→ **Reading text**
********

Measuring Plate Motion with gps

Part 2: What can GPS tell us about Iceland?

Time series plots show the position of a monument as time passes. There are three directional components: north-south, east-west, and up-down movement (We are not using the vertical motion in this exercise).

Sketch of a GPS moving north Sketch the graph for a GPS moving south

Sketch the graph for a GPS moving east Sketch the graph for a GPS moving west

By analyzing multiple GPS time series plots you can determine the directions and rates of regional deformation. As the ground moves, these GPS stations move with it. Look at the data from GPS monuments REYK and HOFN, from Iceland.

1. 
   Think, simulate the movement of each GPS using the data and the map with your gumdrop GPS models, then discuss with your neighbor: what general directions are monuments REYK and HOFN moving? How did you determine this?
   

2. 
   Are the two monuments moving towards each other, away from each other, or in the same direction?
   

3. 
   On these time series plots, the trend lines have already been drawn for you. What are the units of measurement for these time series?
   

X-axis uses _______________ and y-axis uses _______________________

North: ___ mm/yr

East: ___ mm/yr

REYK

East: ___ mm/yr

We know the velocity each monument is moving in the north-south direction and in the east-west direction. Now we are going to add these together to show the total horizontal motion.

1. 
   Copy your answers from the previous pages for REYK and HOFN onto the blanks at the bottom of the map of Iceland. Remember that directions to the south and west are written as negative values. REYK is on the west side of Iceland; HOFN is on the east side of Iceland.
   

What is a vector? A vector is a special type of arrow that shows velocity and direction of motion. We can draw a vector to show the north motion and another vector to show the east (or west) motion. By adding them together we can show the total horizontal motion! The vector’s tail is the starting location of the GPS monument. The direction the vector points is the direction the GPS station is moving. The length of the vector represents the velocity the GPS monument and the land beneath it is moving.
Adding vectors: Step 1. Start at the origin (0,0) draw a light arrow along the north axis the length equal to the north velocity (e.g. one block is 1 mm/yr.)	Step 2. Draw the east vector from the end of the north vector’s arrowhead. (A vector moving west is drawn to the west.)	Step 3. Draw a diagonal arrow from (0,0) to the arrowhead of the east vector. This new vector is the sum of the north and east vectors.

********

→ **Exercise tasks**
- A) Set down the part of the GPS reading from "Are the two" up to and including "these time series?".
- B) Using the GPS reading, decide whether each statement agrees with it, and quote the words that settle it: (i) The exercise does not use vertical motion. (ii) REYK is on the east side of Iceland. (iii) Directions to the south and west are written as positive values.
- C) Continue the GPS reading on plate motion in Iceland from its last sentence.
These items come from a different source than the GPS reading.

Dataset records
********

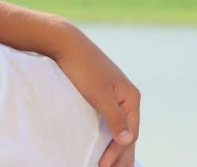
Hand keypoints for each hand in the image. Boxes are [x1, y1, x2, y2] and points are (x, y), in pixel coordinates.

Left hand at [53, 25, 139, 166]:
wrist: (65, 42)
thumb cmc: (81, 67)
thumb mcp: (99, 94)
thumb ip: (114, 117)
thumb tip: (128, 140)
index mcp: (131, 97)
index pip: (130, 133)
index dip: (118, 152)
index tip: (102, 166)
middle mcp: (126, 96)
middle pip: (127, 132)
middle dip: (120, 154)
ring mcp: (114, 94)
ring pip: (118, 126)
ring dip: (115, 146)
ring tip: (108, 164)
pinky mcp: (101, 92)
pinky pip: (108, 118)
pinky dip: (106, 133)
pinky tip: (101, 141)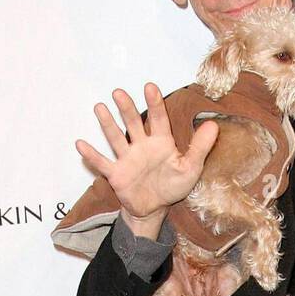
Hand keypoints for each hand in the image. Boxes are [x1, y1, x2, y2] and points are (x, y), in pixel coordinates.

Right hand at [74, 84, 219, 223]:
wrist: (154, 209)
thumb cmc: (172, 186)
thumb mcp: (191, 168)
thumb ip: (200, 147)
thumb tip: (214, 125)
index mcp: (161, 142)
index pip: (158, 119)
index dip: (154, 104)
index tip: (150, 87)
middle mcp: (142, 146)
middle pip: (133, 123)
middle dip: (126, 108)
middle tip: (119, 93)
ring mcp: (127, 159)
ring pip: (116, 138)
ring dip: (107, 124)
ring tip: (99, 107)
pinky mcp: (116, 174)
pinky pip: (102, 163)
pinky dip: (92, 155)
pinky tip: (81, 144)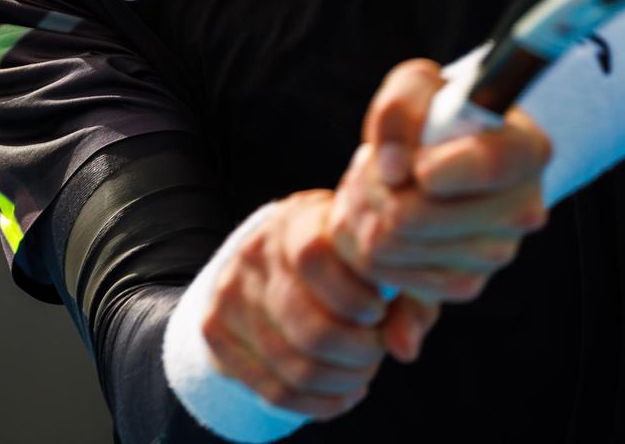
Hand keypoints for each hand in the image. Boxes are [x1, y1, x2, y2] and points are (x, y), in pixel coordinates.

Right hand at [200, 189, 440, 419]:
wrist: (277, 259)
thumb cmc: (345, 262)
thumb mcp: (381, 263)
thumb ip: (408, 298)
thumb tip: (403, 349)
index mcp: (296, 220)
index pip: (314, 259)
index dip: (354, 298)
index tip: (377, 311)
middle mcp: (254, 254)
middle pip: (308, 328)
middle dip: (358, 353)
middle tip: (374, 349)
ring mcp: (229, 293)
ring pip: (293, 367)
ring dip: (341, 381)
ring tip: (361, 371)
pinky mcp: (216, 331)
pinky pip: (272, 390)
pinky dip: (317, 404)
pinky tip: (341, 392)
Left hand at [328, 59, 551, 304]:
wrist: (448, 154)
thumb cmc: (437, 113)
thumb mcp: (419, 85)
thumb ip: (401, 107)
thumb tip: (393, 168)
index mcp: (527, 151)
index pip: (489, 165)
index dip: (440, 167)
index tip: (415, 163)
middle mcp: (522, 210)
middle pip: (415, 216)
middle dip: (372, 186)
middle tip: (369, 164)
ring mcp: (495, 254)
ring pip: (390, 245)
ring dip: (361, 210)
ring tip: (370, 184)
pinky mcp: (464, 283)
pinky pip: (385, 271)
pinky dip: (364, 241)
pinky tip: (377, 214)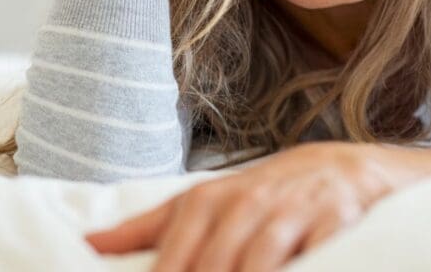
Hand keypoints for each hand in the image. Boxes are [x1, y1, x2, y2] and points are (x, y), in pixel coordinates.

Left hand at [83, 142, 398, 271]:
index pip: (174, 257)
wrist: (342, 167)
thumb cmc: (261, 195)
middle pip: (211, 266)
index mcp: (207, 202)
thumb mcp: (203, 203)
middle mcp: (246, 203)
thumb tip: (88, 245)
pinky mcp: (337, 221)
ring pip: (258, 261)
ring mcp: (293, 212)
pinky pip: (315, 255)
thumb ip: (147, 227)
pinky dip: (300, 268)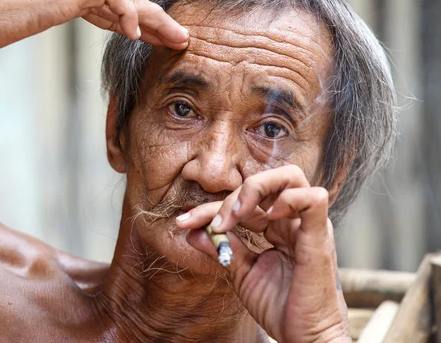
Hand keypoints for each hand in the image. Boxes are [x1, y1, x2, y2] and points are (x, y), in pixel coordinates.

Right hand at [0, 0, 188, 63]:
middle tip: (182, 38)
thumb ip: (58, 18)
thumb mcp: (33, 24)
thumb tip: (69, 27)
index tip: (159, 41)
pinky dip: (127, 15)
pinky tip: (137, 36)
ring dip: (155, 19)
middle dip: (157, 20)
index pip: (113, 3)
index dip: (140, 22)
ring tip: (177, 38)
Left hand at [176, 165, 350, 342]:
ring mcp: (307, 225)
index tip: (184, 223)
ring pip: (290, 177)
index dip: (211, 208)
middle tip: (216, 222)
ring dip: (256, 188)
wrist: (304, 338)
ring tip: (237, 215)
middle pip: (267, 179)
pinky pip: (314, 199)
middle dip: (234, 194)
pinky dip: (288, 199)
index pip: (243, 201)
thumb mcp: (241, 272)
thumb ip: (222, 248)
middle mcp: (292, 220)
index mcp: (276, 226)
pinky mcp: (320, 237)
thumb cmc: (279, 306)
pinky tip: (268, 217)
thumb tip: (192, 231)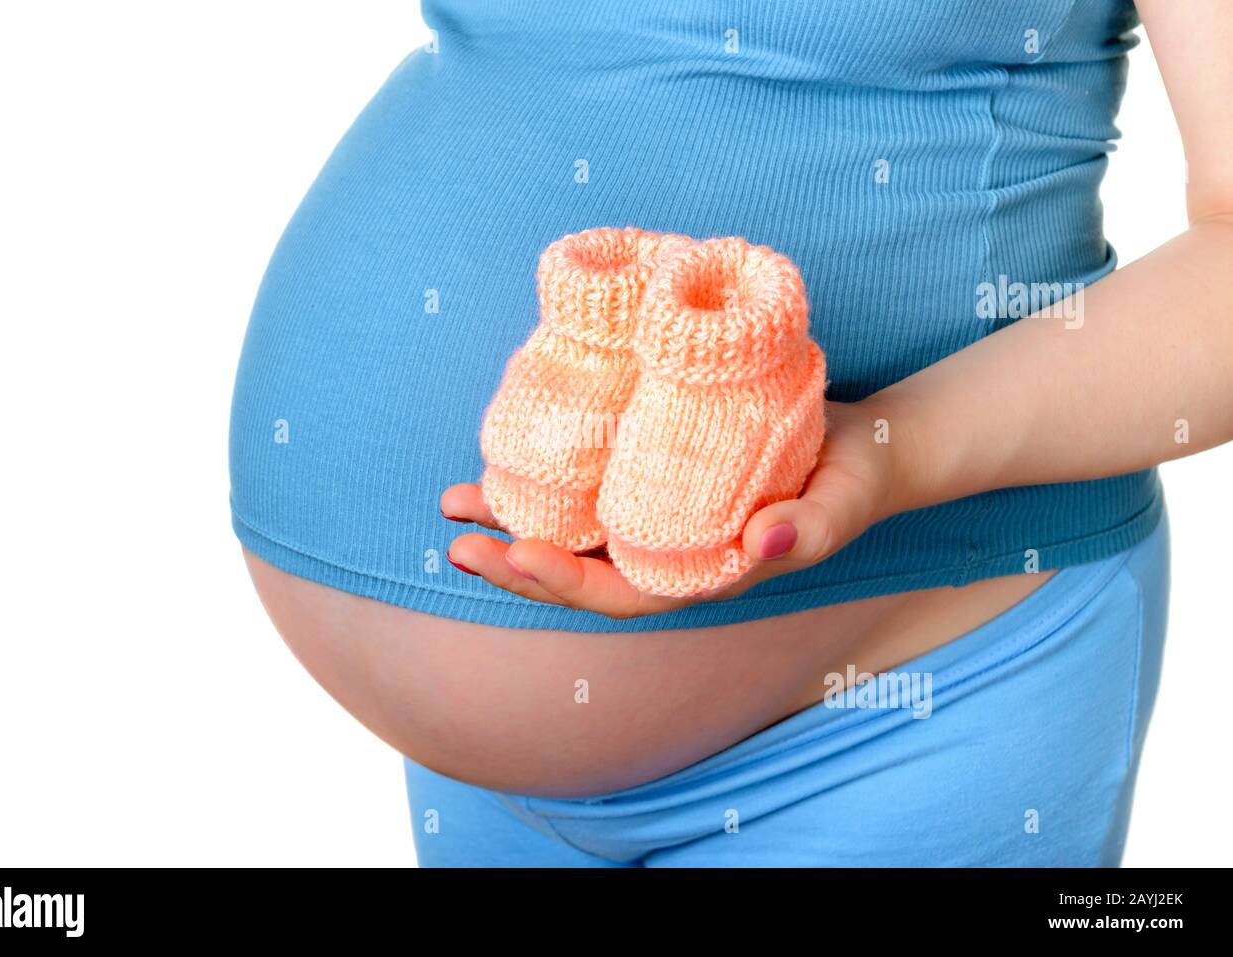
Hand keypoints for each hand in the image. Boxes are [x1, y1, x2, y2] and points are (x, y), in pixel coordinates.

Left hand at [441, 400, 909, 618]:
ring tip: (454, 503)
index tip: (515, 551)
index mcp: (699, 576)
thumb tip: (767, 545)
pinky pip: (588, 486)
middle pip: (577, 572)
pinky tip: (506, 457)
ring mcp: (654, 516)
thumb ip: (811, 531)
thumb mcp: (842, 505)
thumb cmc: (854, 482)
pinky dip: (544, 478)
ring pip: (571, 530)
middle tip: (457, 537)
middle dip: (514, 560)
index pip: (620, 596)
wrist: (861, 447)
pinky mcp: (650, 474)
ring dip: (510, 519)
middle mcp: (665, 554)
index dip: (565, 582)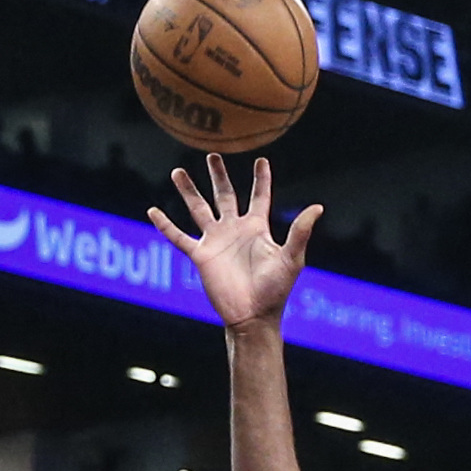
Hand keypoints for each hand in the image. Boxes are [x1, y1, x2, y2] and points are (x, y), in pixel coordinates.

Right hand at [149, 154, 321, 330]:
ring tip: (178, 171)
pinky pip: (179, 237)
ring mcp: (216, 241)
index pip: (259, 197)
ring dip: (188, 191)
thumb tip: (318, 207)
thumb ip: (300, 232)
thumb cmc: (275, 290)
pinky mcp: (201, 255)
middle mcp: (235, 230)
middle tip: (213, 154)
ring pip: (199, 209)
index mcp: (257, 228)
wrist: (253, 316)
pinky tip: (152, 211)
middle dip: (219, 176)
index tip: (261, 160)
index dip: (261, 179)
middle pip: (225, 195)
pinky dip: (165, 225)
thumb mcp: (291, 258)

********

→ **Responses**
- A)
Are the two monuments moving towards each other, away from each other, or in the same direction?
   

3. 
   On these time series plots, the trend lines have already been drawn for you. What are the units of measurement for these time series?

- B)
(i) Yes: "We are not using the vertical motion in this exercise"
(ii) No: "REYK is on the west side of Iceland"
(iii) No: "Remember that directions to the south and west are written as negative values."

- C)
2. 
   Following the steps above, use the graph paper on the map near REYK to add the North and East velocities together to find the total horizontal velocity for REYK on previous page.
   
3. 
   Using the same procedure, draw the total horizontal motion vector for HOFN.
   
4. 
   Use your gumdrop models to simulate this motion by moving your model along each vector, starting at the tail and moving the model toward the head. Does this match the movements you had simulated the beginning of Part 2?
   

Work with a partner to answer these questions.

1. Describe how the resulting vectors of the two GPS monuments REYK and HOFN are different and how they are similar.

2. Remember that the monuments are fastened to the ground. If they are moving, then the ground must be moving. If you flew in a plane over Iceland, 1000 years from now, how far apart will the monuments be in the east – west direction? (Hint, go back to the East graphs)

3. Give one possible explanation for the way the ground is moving in Iceland. What’s filling in the gap that is forming?

4. The map shows the location of recent lava eruptions in Iceland. On your map with vectors, sketch in the Mid-Atlantic Ridge. In what way does this support or conflict with your explanation?

5. What kind of tectonic boundary is this?

Bonus: Where else in the world do we see seafloor spreading? Where in the past have we seen seafloor spreading? If your teacher directs you to use computers, use the UNAVCO Velocity Viewer to explore the world to find this answer.

Calculate the magnitude of the annual motion vectors for REYK and HOFN. You can use a ruler and the graph paper to create a scale or you can use the Pythagorean theorem. (That is, take the square root of [(north velocity)² + (east velocity)² ].)

There are a few gaps in the data for some of the stations. Given what you know now about how GPS data is collected and their location in Iceland, give two possible causes for the gaps.
Extension – Explore plate motions using GPS data on the UNAVCO Velocity Map tool:

Good job! Now you can look at scientific GPS time series plots and figure out the direction our Earth’s tectonic plates are moving! Go explore using the UNAVCO GPS Velocity Viewer: (Google search for UNAVCO GPS Velocity Viewer)

http://www.unavco.org/software/visualization/GPS-Velocity-Viewer/GPS-Velocity-Viewer.html

Key features of the Velocity Viewer are:

• 
  High precision GPS from the Plate Boundary Observatory (PBO) and other networks;
  
• 
  Web-based free platform;
  
• 
  Data-sets: near-real time (PBO); historical (GSRM);
  
• 
  Plate motion is relative to a reference frame; and
  
• 
  Changing the reference frame changes the perspective of plate motion.
  

1.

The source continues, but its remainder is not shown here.